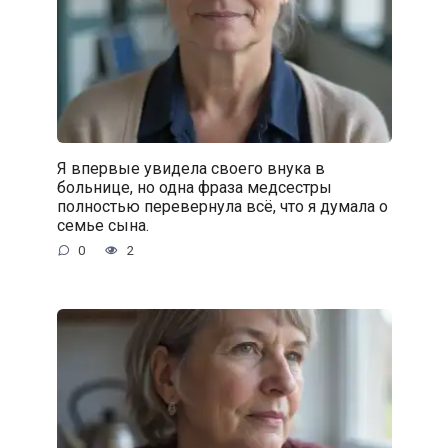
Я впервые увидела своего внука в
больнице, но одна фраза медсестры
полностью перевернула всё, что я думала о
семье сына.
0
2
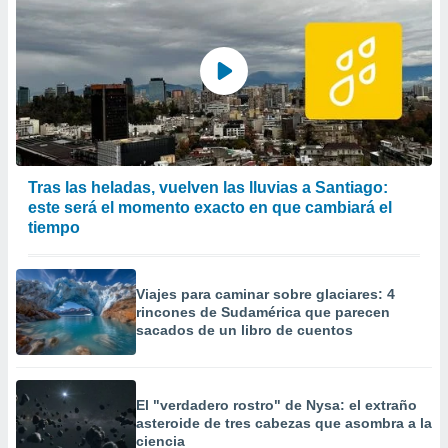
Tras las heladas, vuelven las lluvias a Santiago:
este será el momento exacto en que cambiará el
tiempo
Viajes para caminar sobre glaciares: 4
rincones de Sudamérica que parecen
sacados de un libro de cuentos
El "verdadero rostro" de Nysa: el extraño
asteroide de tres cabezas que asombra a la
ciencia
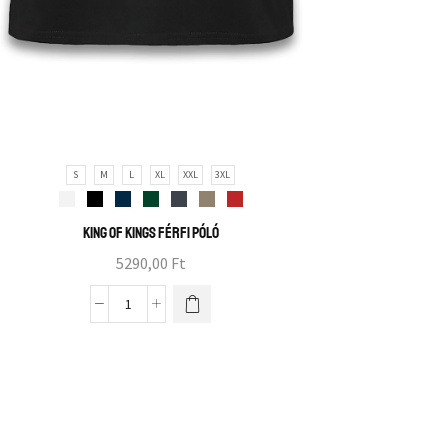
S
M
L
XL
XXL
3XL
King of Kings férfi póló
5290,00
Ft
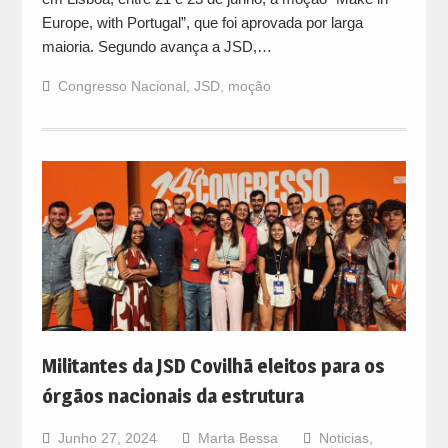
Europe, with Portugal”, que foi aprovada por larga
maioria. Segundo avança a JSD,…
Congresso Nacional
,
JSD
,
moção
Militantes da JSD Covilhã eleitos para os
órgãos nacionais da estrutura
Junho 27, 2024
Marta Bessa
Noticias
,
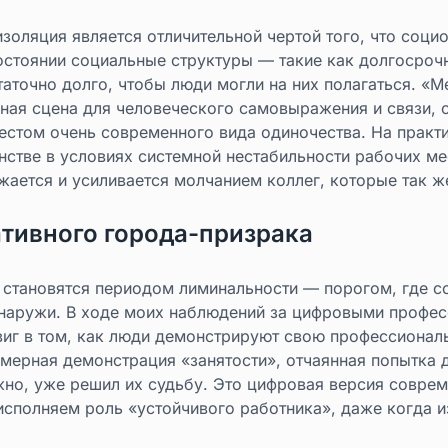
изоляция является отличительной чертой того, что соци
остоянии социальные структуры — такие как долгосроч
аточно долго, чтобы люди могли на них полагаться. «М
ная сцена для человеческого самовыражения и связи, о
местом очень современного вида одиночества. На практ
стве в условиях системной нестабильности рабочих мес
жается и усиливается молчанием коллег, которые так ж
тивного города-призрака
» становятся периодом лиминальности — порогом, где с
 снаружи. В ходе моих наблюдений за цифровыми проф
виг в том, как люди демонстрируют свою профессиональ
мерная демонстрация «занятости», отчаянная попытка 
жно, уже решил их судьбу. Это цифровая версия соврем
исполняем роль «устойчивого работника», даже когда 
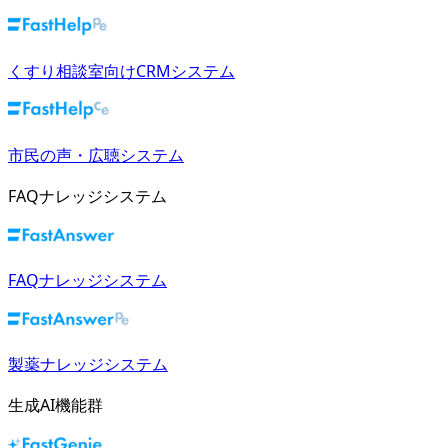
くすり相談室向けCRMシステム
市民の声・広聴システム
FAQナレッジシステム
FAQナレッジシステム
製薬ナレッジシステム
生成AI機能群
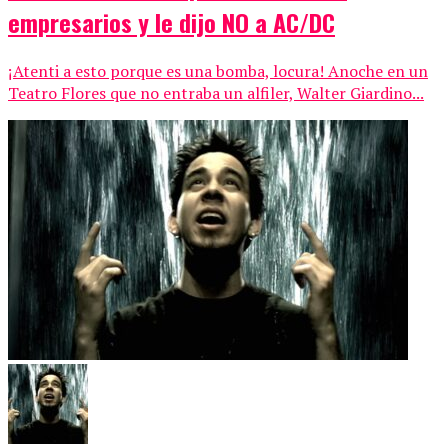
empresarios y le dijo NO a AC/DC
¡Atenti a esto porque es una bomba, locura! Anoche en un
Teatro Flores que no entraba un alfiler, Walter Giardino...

========

If an entry holds a picture, leave that picture out, and transcribe the rest of the listing above exactly.

Я впервые увидела своего внука в
больнице, но одна фраза медсестры
полностью перевернула всё, что я думала о
семье сына.
0
2
Tras las heladas, vuelven las lluvias a Santiago:
este será el momento exacto en que cambiará el
tiempo
Viajes para caminar sobre glaciares: 4
rincones de Sudamérica que parecen
sacados de un libro de cuentos
El "verdadero rostro" de Nysa: el extraño
asteroide de tres cabezas que asombra a la
ciencia
S
M
L
XL
XXL
3XL
King of Kings férfi póló
5290,00
Ft
Europe, with Portugal”, que foi aprovada por larga
maioria. Segundo avança a JSD,…
Congresso Nacional
,
JSD
,
moção
Militantes da JSD Covilhã eleitos para os
órgãos nacionais da estrutura
Junho 27, 2024
Marta Bessa
Noticias
,
изоляция является отличительной чертой того, что соци
остоянии социальные структуры — такие как долгосроч
аточно долго, чтобы люди могли на них полагаться. «М
ная сцена для человеческого самовыражения и связи, о
местом очень современного вида одиночества. На практ
стве в условиях системной нестабильности рабочих мес
жается и усиливается молчанием коллег, которые так ж
тивного города-призрака
» становятся периодом лиминальности — порогом, где с
 снаружи. В ходе моих наблюдений за цифровыми проф
виг в том, как люди демонстрируют свою профессиональ
мерная демонстрация «занятости», отчаянная попытка 
жно, уже решил их судьбу. Это цифровая версия соврем
исполняем роль «устойчивого работника», даже когда 
くすり相談室向けCRMシステム
市民の声・広聴システム
FAQナレッジシステム
FAQナレッジシステム
製薬ナレッジシステム
生成AI機能群
empresarios y le dijo NO a AC/DC
¡Atenti a esto porque es una bomba, locura! Anoche en un
Teatro Flores que no entraba un alfiler, Walter Giardino...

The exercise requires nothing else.